Ending an Era: The Switch to Semiconductor Components

While tubes provided the amplifiers used in radio, radar, television, and computers, they had the drawbacks of being easily damaged by vibrations and shock. They needed a lot of power for heating. And they certainly weren’t that portable. Devices powered by tubes were not always consistent—tuning in a radio station required “a touch” because broadcasted signals could fade in and out. Equipment also ran hot, changing signal characteristics.

Semiconductor components had none of these issues. By 1959, semiconductor components were proving to be dependable and efficient. As they became widely available, tube-based systems were replaced by solid-state equipment.

An Engineering Learning Curve

In the 1960s, IBM, with the largest field support force at the time, retrained their entire division on the new devices which were replacing the tube based systems. Sometimes the changing technology led to confusion.

Dennis Myer, P. Eng and AAC contributor, relates some recollections of this time:

“I started in the electronics field just as tube technology was being replaced by solid-state.
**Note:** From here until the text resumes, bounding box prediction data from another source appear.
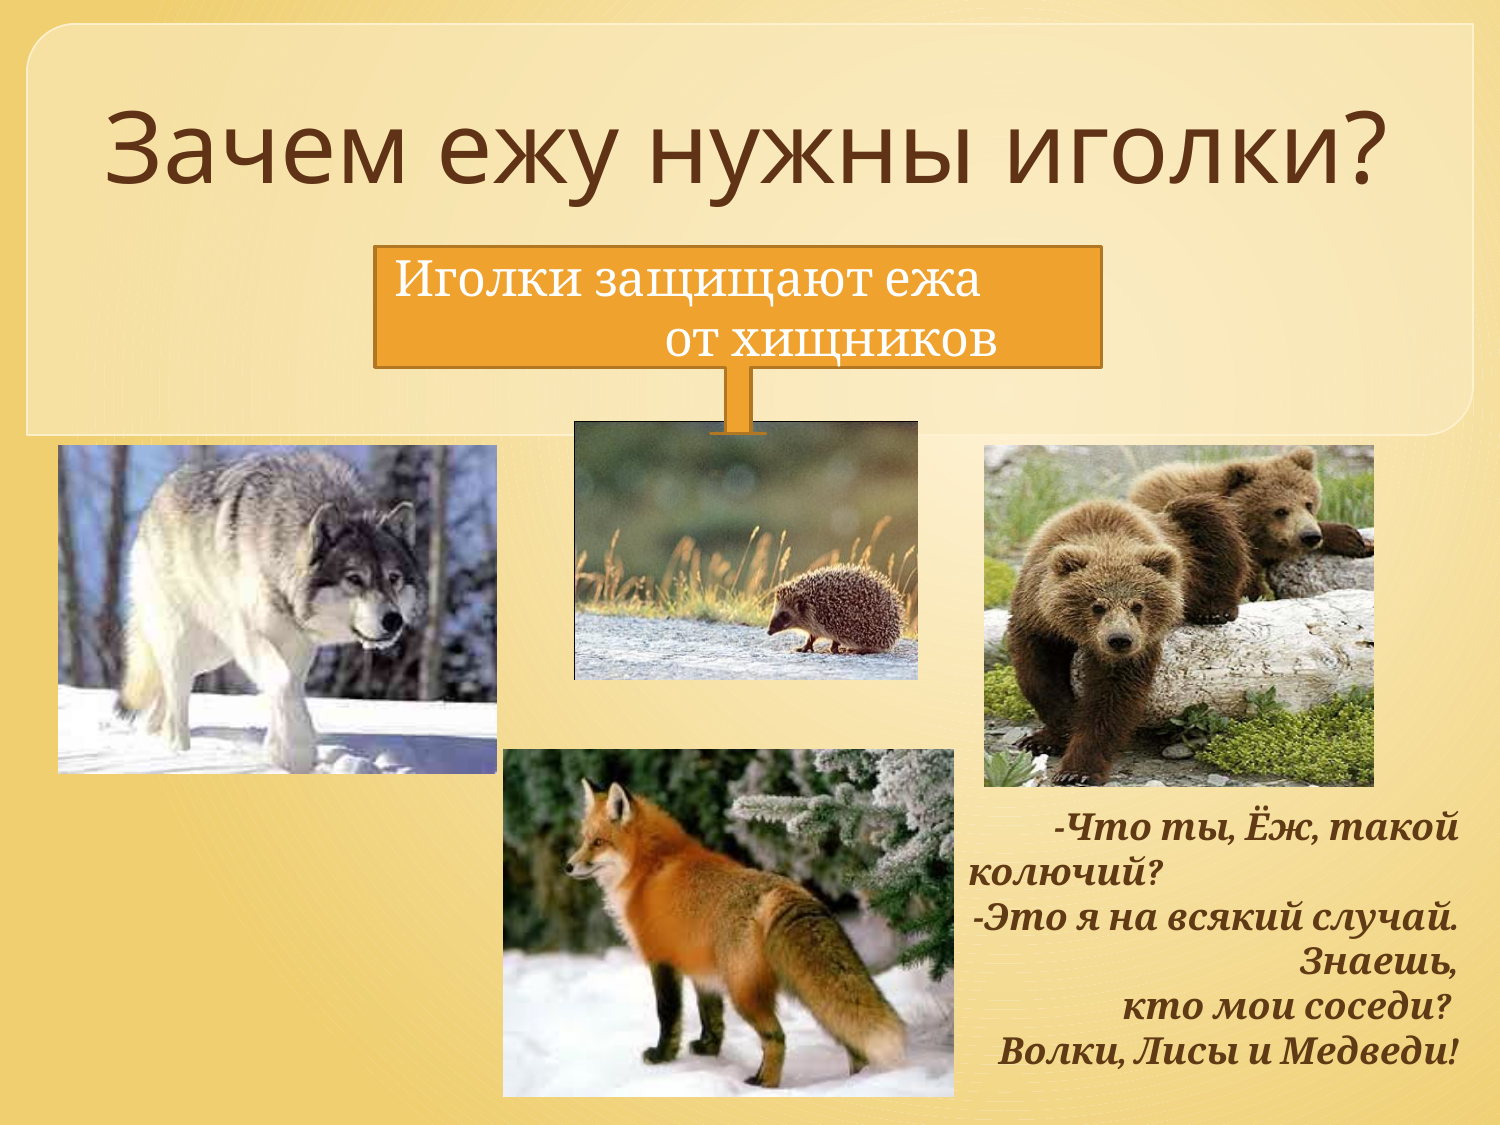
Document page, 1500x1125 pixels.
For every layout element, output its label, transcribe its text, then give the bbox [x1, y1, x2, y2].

picture [573, 421, 919, 681]
picture [58, 445, 497, 775]
title Зачем ежу нужны иголки? [76, 62, 1427, 211]
picture [503, 749, 954, 1097]
subtitle -Что ты, Ёж, такой колючий? -Это я на всякий случай. Знаешь, кто мои соседи? Волки, Лисы и Медведи! [960, 795, 1500, 1125]
text_box Иголки защищают ежа от хищников [373, 245, 1103, 421]
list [984, 445, 1374, 788]
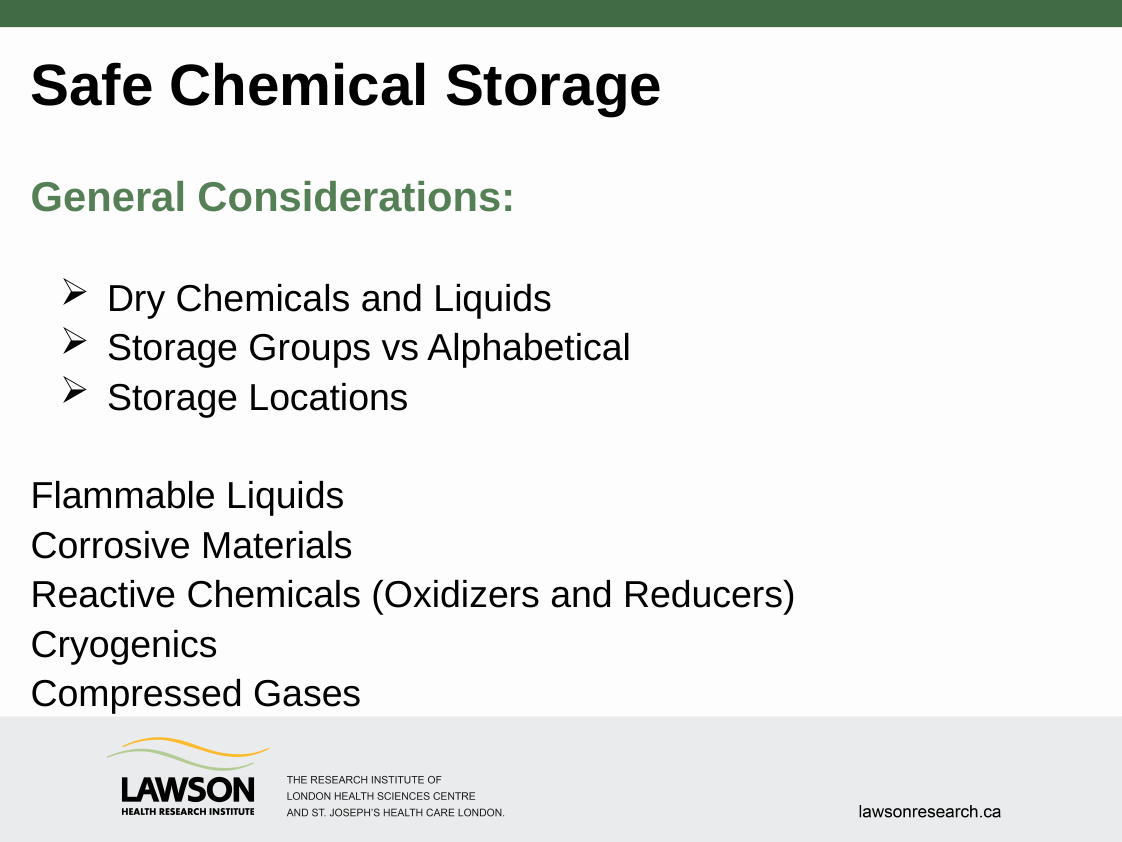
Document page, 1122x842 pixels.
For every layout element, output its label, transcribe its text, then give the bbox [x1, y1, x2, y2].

list General Considerations: Dry Chemicals and Liquids Storage Groups vs Alphabetical Storage Locations Flammable Liquids Corrosive Materials Reactive Chemicals (Oxidizers and Reducers) Cryogenics Compressed Gases [30, 157, 1090, 711]
title Safe Chemical Storage [30, 44, 975, 125]
picture [0, 0, 1122, 842]
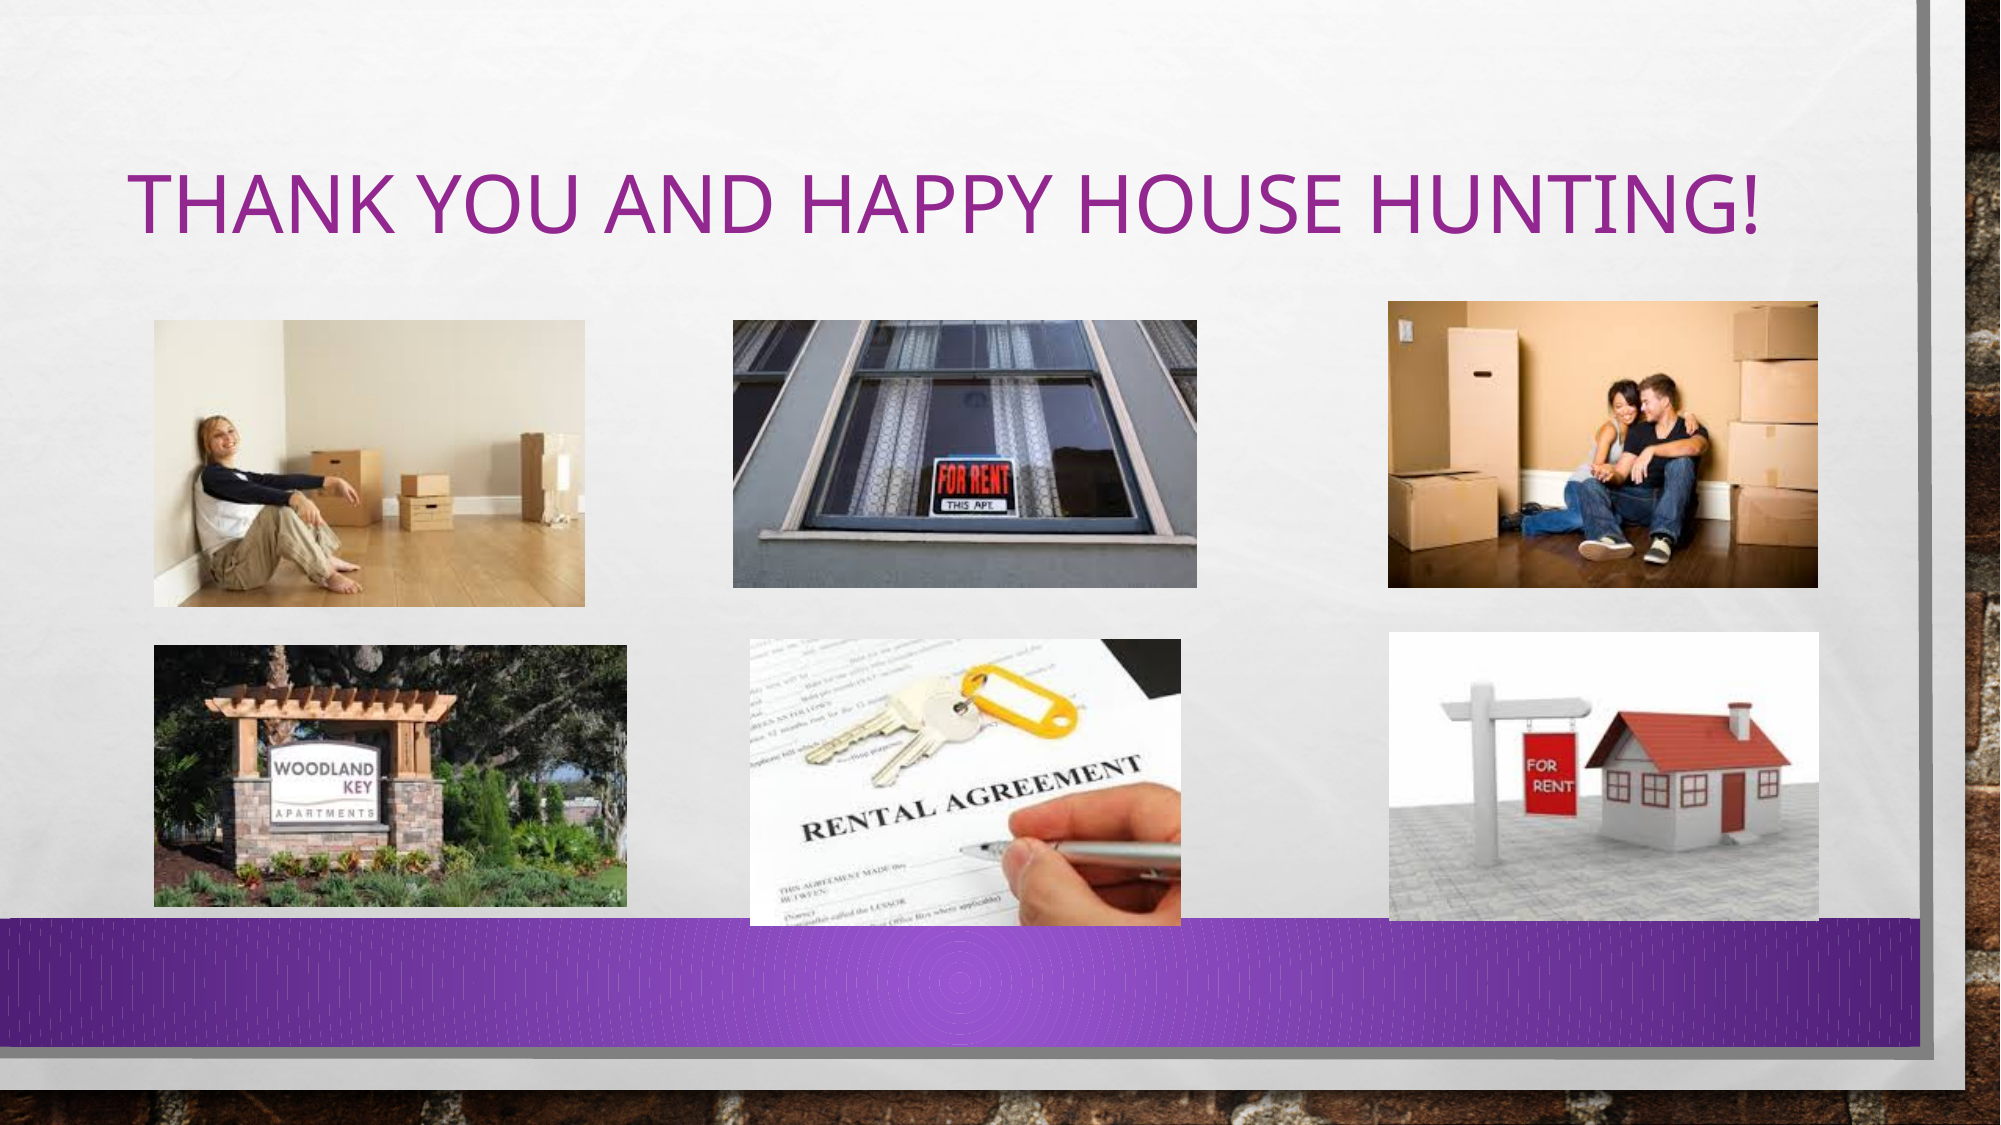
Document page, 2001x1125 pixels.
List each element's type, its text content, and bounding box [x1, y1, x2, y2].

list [1388, 301, 1819, 588]
picture [154, 319, 585, 607]
picture [0, 0, 2000, 1125]
picture [733, 319, 1197, 588]
picture [1389, 632, 1819, 921]
title Thank you and happy house hunting! [112, 112, 1818, 302]
picture [750, 639, 1181, 927]
picture [154, 645, 627, 908]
Although none of my formal education included tubes, one of my first assignments as a designer included the replacement of a tube-based analog computer with a solid-state minicomputer. It was my pleasure to get a detailed introduction to the design and operation of the tube system from one of the seasoned designers at the time.

One of the more colorful anecdotes passed on to me was regarding a younger engineer who had just learned the major weakness of tube reliability was thermal management. That engineer then promptly went home to drill a vent hole into their tube-based TV only to learn how unfortunately close the circuit board was to the bottom of the set. The result was a main board riddled with holes and, eventually, a new TV set.”


The demand for vacuum tubes fell off quickly. A technology that took decades to bring into prominence went obsolete within a year. Semiconductors, followed by integrated circuits, transformed the electronic markets.

Today, specialized tubes are still manufactured, mostly outside of the United States, and tubes continue to have a place in specific applications. Even as we enjoy our awesome electronic devices, it shouldn’t just be our guitarists who respect the tube.